Text shown »
'''

Rick Kruijs, commonly known as Rick Kruys, (born 9 May 1985) is a Dutch professional football manager and former player who is the head coach of Eerste Divisie club VVV-Venlo. His father, Gert Kruys is also a former professional footballer and current manager.

Club career

Utrecht
Kruys started his professional career in Utrecht in 2003. He played in Utrecht for five years and played over 100 league games. In 2008 Dutch media reported that Kruys would sign a -year contract with Malmö FF, and he eventually joined the team in July 2008.

Malmö FF
Due to injury problems Kruys would only play four games for his first season at the club. In 2009 Kruys played 13 games for the club in his best season this far at the club although still battling injuries. For the 2010 league winning season Kruys once again had much problems with injuries and played only four games. In early 2011 Malmö FF gave Kruys permission to look for a new club to restart his career.

FC Volendam
Kruys was eventually loaned to FC Volendam until 1 June 2011. When the loan deal expired Kruys returned to Malmö, but was not included in the squad as the club was awaiting eventual bids from clubs in the Netherlands. On 19 July it was announced that Kruys would continue to play for Volendam on loan until the end of the season.

Excelsior
Kruys signed a two year contract with Excelsior on 13 July 2012. He was part of Excelsior's promotion to the Eredivisie in the 2013–14 season. He made 122 appearances for the club, scoring five goals, and he announced his retirement from professional football on 7 February 2016.

International career
Kruys has represented the Dutch under-21 side for 16 games and scored one goal.

Coaching career
During the 2013–14 season, Kruys was working as an individual coach for the academy of FC Utrecht alongside his playing career at Excelsior. He then left the position in 2014 and started working as a youth coach and assistant manager at VV De Meern, still playing for SBV Excelsior beside. Kruys left SBV Excelsior in 2016 and continued at VV De Meern, now also as player and he was later also hired as a youth coach at FC Utrecht again.

'''

Work item A »
On what date did Rick Kruys announce his retirement from professional football, according to the biography of Rick Kruys?
Work item B »
Print the passage of the biography of Rick Kruys starting with "Rick Kruijs, commonly" and going on through "in July 2008.".

Records from a data collection »
'''

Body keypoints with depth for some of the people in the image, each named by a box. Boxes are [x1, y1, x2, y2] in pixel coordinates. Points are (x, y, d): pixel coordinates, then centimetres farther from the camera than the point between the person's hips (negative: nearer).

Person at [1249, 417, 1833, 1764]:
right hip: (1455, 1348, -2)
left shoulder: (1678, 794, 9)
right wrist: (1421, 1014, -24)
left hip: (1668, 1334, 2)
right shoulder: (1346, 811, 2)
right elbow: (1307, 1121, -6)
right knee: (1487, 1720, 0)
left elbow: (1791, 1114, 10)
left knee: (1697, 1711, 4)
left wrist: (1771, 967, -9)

'''

Response box A »
7 February 2016

Response box B »
Rick Kruijs, commonly known as Rick Kruys, (born 9 May 1985) is a Dutch professional football manager and former player who is the head coach of Eerste Divisie club VVV-Venlo. His father, Gert Kruys is also a former professional footballer and current manager.

Club career

Utrecht
Kruys started his professional career in Utrecht in 2003. He played in Utrecht for five years and played over 100 league games. In 2008 Dutch media reported that Kruys would sign a -year contract with Malmö FF, and he eventually joined the team in July 2008.